Franco Laboratory Research Overview

Cancer is not a single disease, but a group of more than one hundred different diseases defined by abnormal cell growth. When cells no longer respond to the signals that tell them what to do, uncontrolled growth can result. Understanding the molecular and genetic regulation of cancer cells helps scientists develop therapeutics that selectively kill cancer cells and prevent metastasis. This work leads to more targeted therapies and improved outcomes for patients.
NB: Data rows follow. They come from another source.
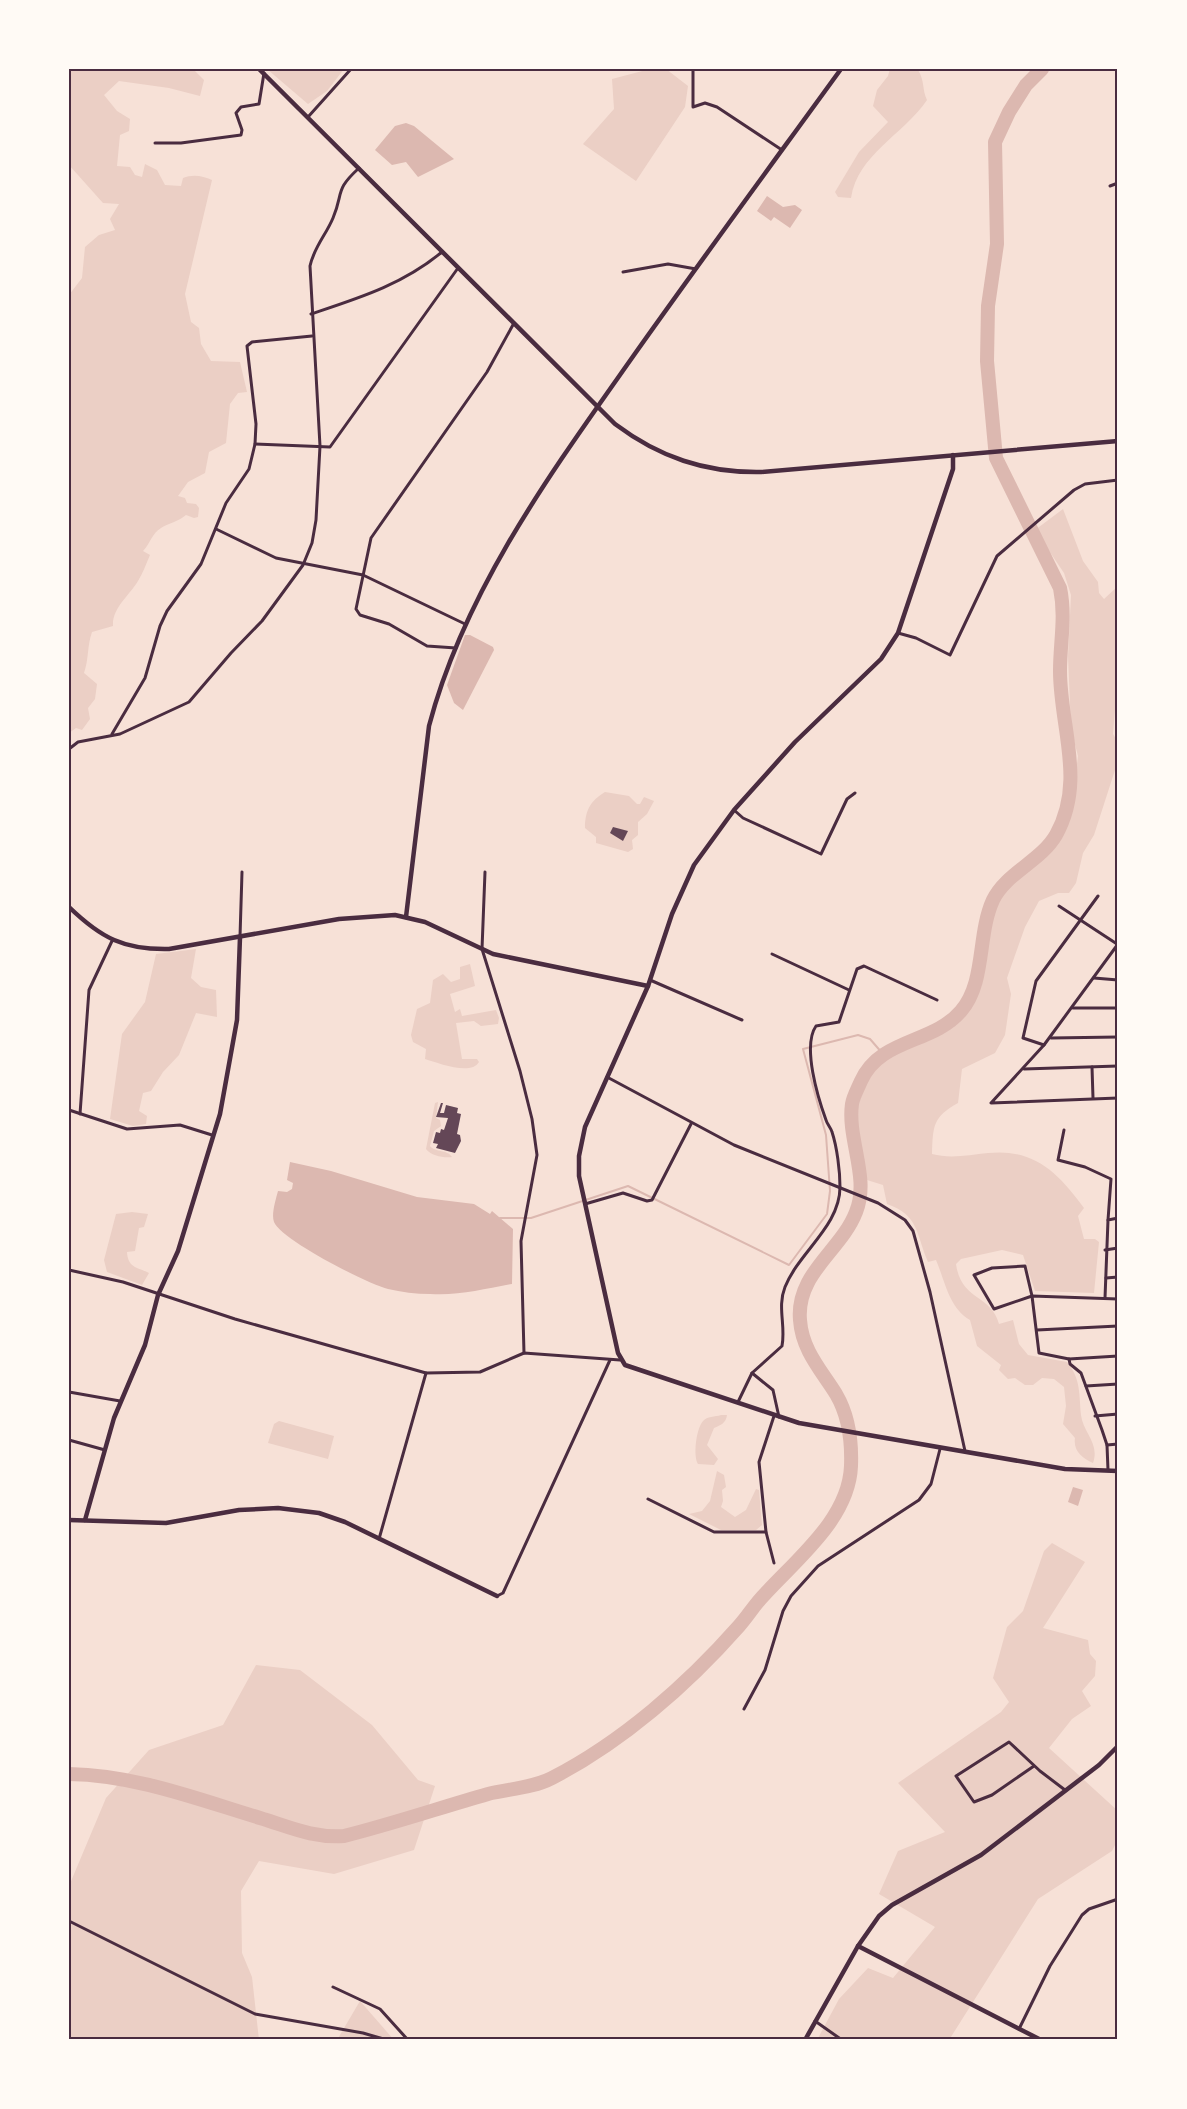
<svg xmlns="http://www.w3.org/2000/svg" width="1187" height="2109" viewBox="0 0 1187 2109" font-family="'Times New Roman',serif">
	<style>
		.green { fill: #ebcfc5 }
		.water { fill: #dcb8b0 }
		.lines { fill: none; stroke-linecap: round; stroke-linejoin: round }
		.stream { stroke: #dcb8b0; stroke-width: 2 }
		.river { stroke: #dcb8b0; stroke-width: 14 }
		.building { fill: #644757 }
		.minor { stroke: #4a2c40; stroke-width: 3 }
		.tertiary { stroke: #4a2c40; stroke-width: 4.5 }
		.secondary { stroke: #4a2c40; stroke-width: 4.5 }
		.neatline { fill: none; stroke: #4a2c40; stroke-width: 2 }
	</style>
	<rect width="100%" height="100%" fill="#f7e1d7"/>
	<!-- green -->
	<g class="green">
		<path d="M69 69H193L204 80 200 96 169 88 119 81 104 95 117 111 130 119 129 131 120 135 117 166 130 167 135 175 142 177 145 164 157 170 165 185 181 186 183 178C193 174 203 176 212 180L185 294 191 322 199 328 201 344 211 361 240 362 247 392 238 393 230 404 226 443 209 452 205 473 188 482 178 496 185 498 187 503 196 504 199 508 198 517 194 518 186 515C178 522 169 523 161 528 152 533 150 544 143 551L150 555C146 564 143 573 138 581 129 596 112 608 113 626L92 632C87 646 89 659 84 673L97 684 95 699 88 708 90 719 82 730 76 728 69 733V295L82 278 85 247 99 235 115 230 110 219 119 204 103 203 69 165Z"/>
		<path d="M267 69H344L327 91 308 104Z"/>
		<path d="M650 69H666L688 86 685 107 636 181 583 144 614 109 612 79Z"/>
		<path d="M890 69 918 70C925 81 922 90 927 100 903 135 858 154 851 198L838 197 835 192 859 152 888 122 873 106 877 90 888 76Z"/>
		<path d="M1063 509 1083 561 1098 582 1099 593 1104 599 1118 586V673L1113 734 1118 742V770H1115L1094 835 1083 853 1076 883 1069 893H1058L1039 901 1025 927 1007 978 1011 994 1005 1035 995 1053 962 1069 958 1103C933 1117 933 1125 932 1154 950 1159 969 1155 988 1153 1035 1148 1059 1174 1084 1208L1078 1216 1084 1239H1095L1099 1242 1094 1293 1035 1291 1023 1255 1002 1250 961 1259 956 1264C961 1301 991 1294 999 1324L1013 1320 1019 1344 1028 1355 1067 1362C1081 1379 1079 1394 1081 1415 1083 1433 1100 1443 1093 1463 1082 1458 1073 1451 1075 1438L1063 1424 1066 1406 1064 1387 1054 1379 1042 1378 1033 1385H1025L1015 1378 1008 1379 999 1370 1001 1365 977 1346 970 1320C949 1308 945 1281 936 1260L928 1262C916 1234 919 1215 887 1204L883 1185 867 1180 860 1153 858 1130V1105L864 1089 873 1072 889 1055 939 1031 971 1006 982 981 992 915 1001 894 1056 845 1072 803 1078 756 1071 729 1068 656 1071 595 1064 573 1035 530Z"/>
		<path d="M605 792 629 796 637 804H640L644 797 654 801 647 814 638 822V835L632 840 633 849 628 852 596 843V837L585 828C585 811 590 801 605 792Z"/>
		<path d="M196 949 191 978 201 987 216 990 217 1017 196 1013 179 1055 163 1072 151 1091 143 1093 139 1111 147 1116 146 1124 133 1126 110 1119 122 1034 145 1002 156 954Z"/>
		<path d="M470 964 475 986 450 994 455 1012 460 1009 462 1016 496 1010 499 1018 498 1024 481 1026 474 1021 456 1023 462 1059H477L479 1062C471 1076 438 1063 425 1059L426 1049 413 1042 411 1035 417 1009 430 1003 433 980 443 974 451 982 460 979V967Z"/>
		<path d="M438 1102 436 1118 440 1120 441 1126 434 1131 430 1146C436 1153 447 1149 452 1157 444 1158 431 1156 426 1149L435 1103Z"/>
		<path d="M132 1212 148 1214 144 1227 139 1228 135 1251 127 1252C128 1268 137 1267 149 1273L142 1285 107 1272 104 1260 116 1214Z"/>
		<path d="M721 1415H727C726 1423 721 1425 714 1428L707 1445 718 1459 714 1465 698 1464C693 1456 696 1429 703 1421 707 1416 715 1417 721 1415Z"/>
		<path d="M279 1421 334 1436 328 1459 268 1443 274 1424Z"/>
		<path d="M717 1471 724 1475 726 1487 722 1490 723 1501 721 1507 735 1517 746 1510 756 1489 759 1490 762 1525 756 1530H721L689 1514 702 1511 710 1501Z"/>
		<path d="M1052 1543 1085 1562 1043 1628 1088 1640 1090 1654 1096 1661 1095 1676 1082 1691 1091 1706 1072 1719 1049 1748 1118 1811V1839L1112 1851 1038 1899 949 2040H817L839 1999 868 1968 893 1978 935 1927 879 1894 898 1851 945 1832 898 1783 1001 1712 1009 1702 993 1678 1007 1627 1023 1611 1044 1551Z"/>
		<path d="M256 1665 300 1670 372 1725 418 1780 435 1786 414 1850 334 1874 259 1861 241 1891 242 1953 252 1977 259 2040H69V1886L106 1798 149 1750 223 1725Z"/>
		<path d="M360 2001 394 2040H337Z"/>
	</g>
	<!-- water -->
	<g class="water">
		<path d="M406 123 414 126 454 159 418 177 406 162 392 165 375 150 395 126Z"/>
		<path d="M767 196 783 207 795 205 802 210 790 228 774 217 771 221 757 211Z"/>
		<path d="M465 635H470L493 647 494 650 463 710 454 703 447 685Z"/>
		<path d="M290 1162 331 1171 417 1197 474 1204 490 1214 492 1211 513 1229 512 1284C484 1289 458 1296 430 1294 416 1294 401 1292 388 1289 368 1284 281 1240 274 1222 271 1214 276 1199 278 1191L287 1192 292 1189 293 1183 287 1180Z"/>
		<path d="M1073 1487 1083 1490 1078 1506 1068 1502Z"/>
	</g>
	<g class="lines">
		<!-- stream -->
		<path class="stream" d="M500 1218H531L628 1186 789 1265 827 1214 830 1191 826 1135 803 1049 858 1035 870 1039 883 1054"/>
		<!-- river -->
		<path class="river" d="M69 1774C135 1775 197 1799 260 1818 290 1827 312 1838 344 1836 392 1824 439 1808 488 1794 508 1789 533 1788 552 1778 622 1742 687 1685 739 1626 748 1616 755 1604 765 1594 798 1558 849 1518 851 1466 852 1440 849 1416 836 1394 821 1370 802 1350 800 1320 796 1273 841 1251 856 1212 870 1178 847 1139 852 1104 853 1097 858 1088 861 1081 880 1038 933 1044 961 1011 986 982 977 935 993 900 1006 873 1041 861 1056 835 1086 781 1060 727 1060 671 1060 642 1066 617 1060 588L996 458 987 361 988 306 997 244 995 142 1009 112 1026 85 1042 69"/>
	</g>
	<!-- building -->
	<g class="building">
		<path d="M613 827 628 831 623 841 610 833Z"/>
		<path d="M441 1103H443L440 1113H444L446 1105 458 1108 457 1113 461 1114 457 1134 460 1135 461 1141 455 1153 436 1148 438 1144 433 1143 436 1132 440 1133 441 1129 444 1130 448 1118 436 1117Z"/>
	</g>
	<g class="lines">
		<!-- minor -->
		<g class="minor">
			<path d="M693 69V107L705 103 717 107 782 150"/>
			<path d="M308 117 351 69"/>
			<path d="M155 143H181L241 135 242 130 236 113 241 107 259 104 264 73"/>
			<path d="M1110 186 1118 183"/>
			<path d="M623 272 668 264 696 269"/>
			<path d="M311 314C359 298 402 285 442 252"/>
			<path d="M255 444 330 447 458 268"/>
			<path d="M216 529 276 558 363 575 465 624"/>
			<path d="M898 633 916 638 950 655 997 556 1074 490 1085 484 1118 480"/>
			<path d="M456 648 427 646 389 624 360 615 356 609 371 538 487 372 514 323"/>
			<path d="M112 734 145 678 160 626 167 611 201 564 226 503 249 469 255 444 256 424 247 346 252 342 312 336"/>
			<path d="M69 749 78 742 120 734 189 702 231 653 262 621 303 565 312 543 316 520 320 446 310 266C314 247 326 235 333 218 344 192 334 191 359 168"/>
			<path d="M734 810 743 818 821 854 847 799 855 793"/>
			<path d="M485 872 482 949 520 1071 532 1119 537 1155 521 1241 524 1353"/>
			<path d="M1059 906 1117 944"/>
			<path d="M240 937 242 872"/>
			<path d="M1118 944 1044 1045 991 1103 1118 1098"/>
			<path d="M772 954 849 990"/>
			<path d="M1094 978 1118 980"/>
			<path d="M650 980 742 1020"/>
			<path d="M1073 1008H1118"/>
			<path d="M1051 1038 1118 1037"/>
			<path d="M1044 1045 1023 1038 1036 981 1098 896"/>
			<path d="M1092 1067 1093 1098"/>
			<path d="M1024 1069 1118 1066"/>
			<path d="M607 1077 734 1145 878 1203 905 1220 913 1231 930 1292 965 1451"/>
			<path d="M69 1110 127 1129 180 1125 212 1135"/>
			<path d="M80 1114 89 990 112 941"/>
			<path d="M1064 1130 1058 1160 1085 1167 1111 1179 1108 1220"/>
			<path d="M585 1204 623 1193 647 1201 652 1200 691 1124"/>
			<path d="M1105 1250 1118 1248"/>
			<path d="M1025 1266 1032 1296 994 1309 974 1275 992 1268Z"/>
			<path d="M69 1270 123 1282 235 1319 426 1373 480 1372 524 1353 620 1360"/>
			<path d="M1106 1278 1118 1277"/>
			<path d="M1105 1298 1108 1220 1118 1218"/>
			<path d="M1118 1299 1032 1296 1039 1353 1069 1359 1118 1356"/>
			<path d="M1037 1330 1118 1326"/>
			<path d="M1069 1359 1070 1364 1081 1373 1102 1430 1107 1445 1108 1470"/>
			<path d="M752 1373 773 1390 779 1417"/>
			<path d="M1086 1386 1118 1384"/>
			<path d="M69 1392 120 1401"/>
			<path d="M738 1402 752 1373 782 1346C786 1326 777 1307 785 1287 799 1252 840 1226 840 1187 840 1171 837 1147 832 1132 831 1128 827 1124 826 1120 818 1098 802 1046 816 1026L839 1022 857 969 864 966 937 1000"/>
			<path d="M1095 1416 1118 1414"/>
			<path d="M69 1440 105 1450"/>
			<path d="M1107 1445 1118 1444"/>
			<path d="M648 1499 714 1532H766"/>
			<path d="M379 1539 426 1373"/>
			<path d="M774 1563 766 1532 759 1462 774 1416"/>
			<path d="M497 1596 503 1593 610 1360"/>
			<path d="M744 1709 765 1670 783 1611 791 1596 818 1566 919 1500 931 1484 940 1449"/>
			<path d="M1034 1766 992 1795 974 1802 956 1776 1009 1742 1040 1771 1065 1790"/>
			<path d="M69 1921 255 2014 363 2033 387 2040"/>
			<path d="M333 1987 380 2009 408 2040"/>
			<path d="M815 2021 842 2040"/>
			<path d="M1019 2029 1050 1966 1082 1915 1089 1909 1118 1899"/>
		</g>
		<!-- tertiary -->
		<g class="tertiary">
			<path d="M953 455V469L898 633 881 659 795 742 734 810 694 865 672 914 648 986 585 1127 579 1156V1176L618 1353 625 1365 799 1423 1065 1469 1118 1471"/>
			<path d="M69 907C101 938 124 950 169 949L339 919 395 915 425 922 493 954 648 986"/>
			<path d="M406 917 429 726C465 589 553 470 634 355 702 259 772 164 841 69"/>
			<path d="M69 1520 166 1523 239 1510 278 1508 319 1513 345 1522 497 1596"/>
			<path d="M85 1520 114 1418 145 1345 158 1295 178 1251 220 1114 237 1020 240 937"/>
			<path d="M858 1946 1041 2040"/>
			<path d="M805 2040 858 1946 879 1916 892 1905 981 1855 1099 1765 1118 1746"/>
		</g>
		<!-- secondary -->
		<path class="secondary" d="M259 69 615 424C659 457 705 473 761 472L1118 441"/>
	</g>
	<!-- border -->
	<rect width="1187" height="2109" fill="none" stroke="#fffaf5" stroke-width="141"/>
	<rect x="70" y="70" width="1046" height="1968" class="neatline"/>
</svg>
Scientists used to think that tumors comprised cancer cells growing uncontrollably, and that killing the cancer cells could cure the patient. But we know now that a tumor is more like a whole new, dysfunctional organ in the body that doesn’t respond normally to outside cues. In addition to containing cancer cells, tumors have blood vessels, fibroblasts, and immune cells that the cancer has hijacked for its own benefit. The Franco Lab team has done pioneering work to define stromal cells that are present in thyroid tumors, and demonstrate how these cells aid the tumor's progress. The goal is to manipulate the tumor microenvironment as a novel therapeutic approach to treat thyroid cancer.

Patients are the motivation for all cancer research in the Franco Lab, with the goal to improve patient care with a better understanding of the physiology and pathophysiology of the thyroid gland. Specifically, the team aims to understand how communication between normal and cancer cells in tumors change as patients age, and how different normal cells are recruited to tumors between pediatric and adult thyroid cancer patients. This work will have important implications in improving patient outcomes in thyroid cancer, and help to personalize care for pediatric and adult patients.

Any scientific question we ask in the laboratory can be patient-centric. Understanding how treatments for cancer cells affect normal cells can help researchers to identify potential side effects and consequences for patients being treated with these drugs. A greater understanding of patient experiences can contribute to the development of therapies that preserve quality of life. The Franco Lab team collaborates with patient advocacy groups as well as cancer survivors within our own lab to ask questions important to patients.

The team seeks answers to the following questions:

• What does long-term survivorship look like for survivors of pediatric thyroid cancer?
• Does age of diagnosis impact Quality of Life?
• How does age affect thyroid cancer development?
• What questions are we not asking that might impact patients?

Different driver mutations, even if they all activate MAPK signaling, can lead to the development of different subtypes of thyroid cancer. The lab team works with a variety of animal models and patient cell lines with different driving mutations to investigate how genetics impacts physiological remodeling.

The research team aims to answer the following questions:

• How do different driver mutations recruit different stromal cells?
• How does collagen crosslinking change tumor cell activation?
• How do tumor cells with different driver mutations activate or inhibit immune cells?
• Why do the same mutations confer different risks in pediatric versus adult thyroid cancer?
• Can we re-differentiate tumor cells with targeted therapy?

The Franco Lab collaborates with the Pediatric Thyroid Center at Children's Hospital of Philadelphia to investigate why pediatric thyroid cancers often present with larger, more aggressive tumors than adult tumors while maintaining a very favorable prognosis.

Research questions related to this work include:

• Do adult and pediatric tumors have the same microenvironment?
• How does age impact response to therapy?
• Do physical cues in the microenvironment change aging?
• Does age change the responsiveness of tumor cells to stimuli?

The lab team dissects the genetic and molecular events that drive pediatric thyroid cancer to identify novel therapeutic strategies that could improve quality of life outcomes for pediatric patients.

The research team investigates the following questions:

• Do pediatric and adult thyroid tumors have different driver mutations?
• Does age impact what mutations develop in a tumor?
• Can we develop curative therapies for pediatric patients with metastatic thyroid cancer?
• Can mutations in the KEAP1/NRF2 pathway drive thyroid tumor progression?